*** EXCERPTED TEXT
Advertisement

Bruce and Jackie, meet Tony

Share
Times Staff Writer

The name is Tony Jaa, but don’t worry about remembering it. You’ll be hearing it a lot from now on.

Jaa, the star of “Ong-Bak: The Thai Warrior,” is the newest Asian martial arts star, and he is definitely worth the price of admission. With moves so graceful and gravity-defying the film can’t resist showing them twice, he’s the rare action hero who’s not only mentioned in the same breath as Bruce Lee and Jackie Chan but also deserves the comparison.

Unlike those luminaries, Jaa is from Thailand and his specialty is Thai boxing, or muay Thai, a discipline that apparently marries the elegance of tai chi with the gritty aspects of traditional martial arts. Jaa’s work does not depend on Hong Kong-style special effects. An early Chan ad line, “No fear, no stuntman, no equal,” fits him just as snugly.

Advertisement

It’s a tribute to Jaa’s skills that “Ong-Bak” made it to this country at all, because it has many of the characteristics of a generic action film made exclusively for local consumption. No one ever went to one of these Asian martial epics searching for insights into the human condition, and “Ong-Bak,” written by Suphachai Sithiamphan and directed by Prachya Pinkaew, is no different.

The slightly misleading title notwithstanding, Ong-Bak turns out to be the name not of any warrior but of a statue of the Buddha that a tiny rural Thai village counts on for continued peace and prosperity.

Wouldn’t you know it, a nasty city dweller named Don (Wannakit Siriput) has the temerity to sneak into the village and lop off Ong-Bak’s head in an attempt to curry favor with his even-more-evil boss Khom Tuan (Sukhaaw Phongwilal), a disabled mobster with a yen for antiquities.
******
*** STORED DATA
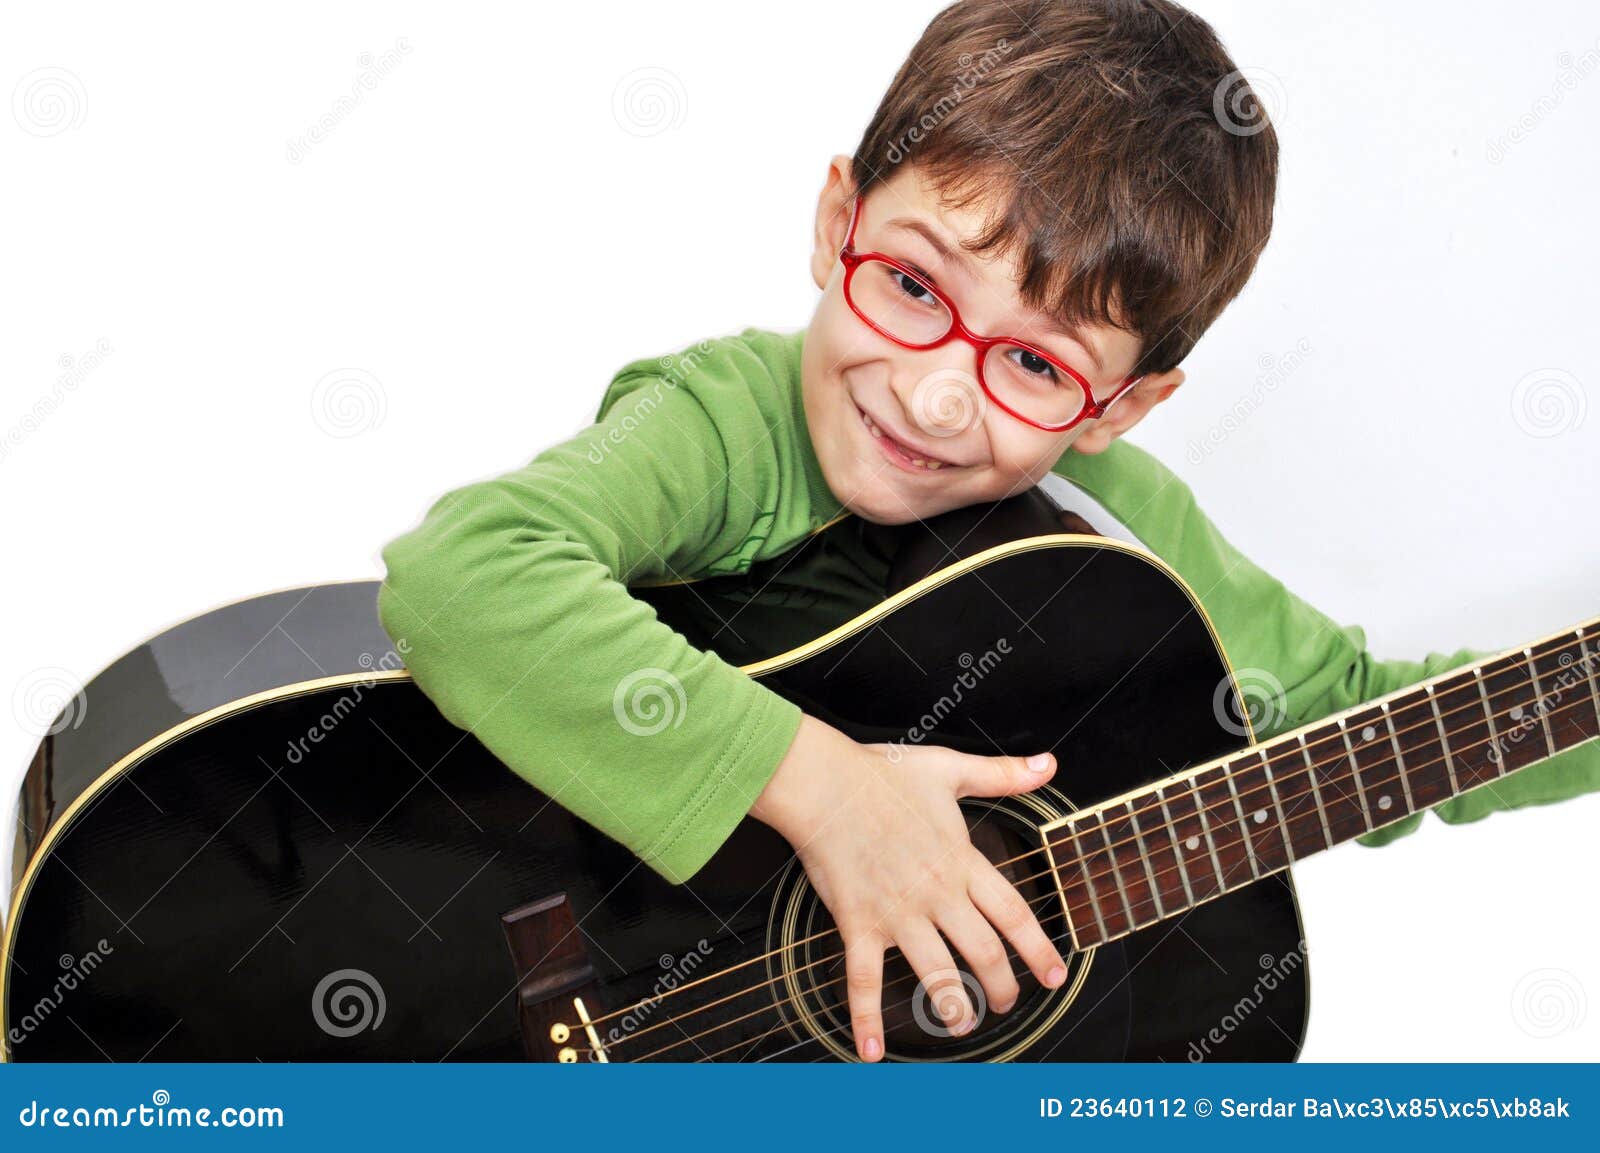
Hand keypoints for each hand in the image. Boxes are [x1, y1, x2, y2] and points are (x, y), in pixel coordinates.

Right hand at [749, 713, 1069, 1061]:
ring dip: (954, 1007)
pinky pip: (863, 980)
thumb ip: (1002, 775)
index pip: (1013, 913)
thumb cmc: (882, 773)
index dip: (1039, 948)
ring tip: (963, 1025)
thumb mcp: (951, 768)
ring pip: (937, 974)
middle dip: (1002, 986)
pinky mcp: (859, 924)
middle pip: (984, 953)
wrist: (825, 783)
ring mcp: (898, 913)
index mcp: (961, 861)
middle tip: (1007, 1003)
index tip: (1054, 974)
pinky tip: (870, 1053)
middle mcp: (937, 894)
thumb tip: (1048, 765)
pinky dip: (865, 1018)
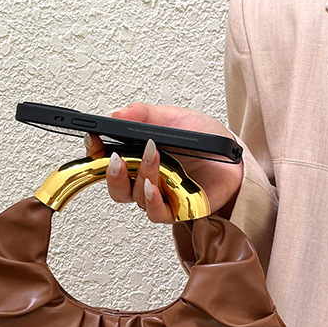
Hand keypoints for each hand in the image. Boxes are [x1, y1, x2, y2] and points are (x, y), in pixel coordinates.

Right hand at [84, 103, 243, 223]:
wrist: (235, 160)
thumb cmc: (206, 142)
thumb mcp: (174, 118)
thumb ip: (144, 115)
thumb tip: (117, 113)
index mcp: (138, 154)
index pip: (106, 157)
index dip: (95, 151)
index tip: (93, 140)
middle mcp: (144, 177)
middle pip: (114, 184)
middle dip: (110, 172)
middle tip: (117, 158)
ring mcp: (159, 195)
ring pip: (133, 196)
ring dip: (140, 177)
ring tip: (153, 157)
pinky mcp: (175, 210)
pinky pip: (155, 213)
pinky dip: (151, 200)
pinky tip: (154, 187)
******
### [EXERCISE AIM]
Resume the review of "Ong-Bak: The Thai Warrior" after its last sentence, keeping its voice and style. The data has no connection to the film review.

### [RESPONSE TO THE EXERCISE]
Volunteering to venture into Bangkok and get Ong-Bak back (so to speak) is the redoubtable Ting (Jaa), a moral young man who has just promised the monk who taught him that he’d never use his potentially lethal muay Thai skills. Fortunately, he finds reasons to break his word, or else the picture would have ended right there.

In Bangkok, Ting connects with a corrupt fellow villager who has gone Western to the extent of calling himself George (Petchthai Wongkamlao). However, Ting turns out to be as sturdy morally as he is physically, and soon enough George has a change of heart and joins him in trying to recover the severed head before the suddenly drought-stricken village dries up and blows away.

Like the early works of many martial arts stars, “Ong-Bak” is an uncomplicated, unpretentious little movie that alternates gee-whiz sentimentality with the kind of cartoonish violence that allows the hero to recover in 10 seconds flat from a beating that would stagger an elephant.

Advertisement

When that hero is played by Jaa, however, there is no taking your eyes off his high-octane fighting abilities. Though he specializes in a flying elbow to the head and can be seen breaking a motorcycle helmet between his knees, Jaa’s Ting is impressive even working out without an opponent.

Though Ting raises local spirits by beating up a number of European bad guys, including a bruiser inexplicably named Big Bear, his fighting moments are not “Ong-Bak’s” most memorable scenes.

Against expectation, the highlight turns out to be a sequence in which our hero does no more than run through the markets and back streets of Bangkok, using his remarkable physicality to leap over tables, glide between giant panes of glass and run across the shoulders of a mob of bad guys.

It’s a display of phenomenal dex- terity and nimble grace that’s a joy to watch. That, friends, is entertainment.

*

‘Ong-Bak: The Thai Warrior’

MPAA rating: R for sequences of strong violence, language, some drug use and sexuality.

Tony Jaa...Ting

Petchthai Wongkamlao...George

Pumwaree Yodkamol...Muay Lek

Rungwaree Borrijindakul...Ngek

Chetwut Wacharakun...Peng

Shamongkolfilm International presents a Baa-Ewe production, released by Magnolia Pictures. Director Prachya Pinkaew. Executive producer Somsak Techaratanaprasert. Screenplay by Suphachai Sithiamphan. Director of photography Natawut Kittikun. Editor Thanat Sunsin. Music Atomix Clubbing. Production designer Akhadaet Kaewchote. In Thai and English with English subtitles. Running time: 1 hour, 45 minutes.

In selected theaters.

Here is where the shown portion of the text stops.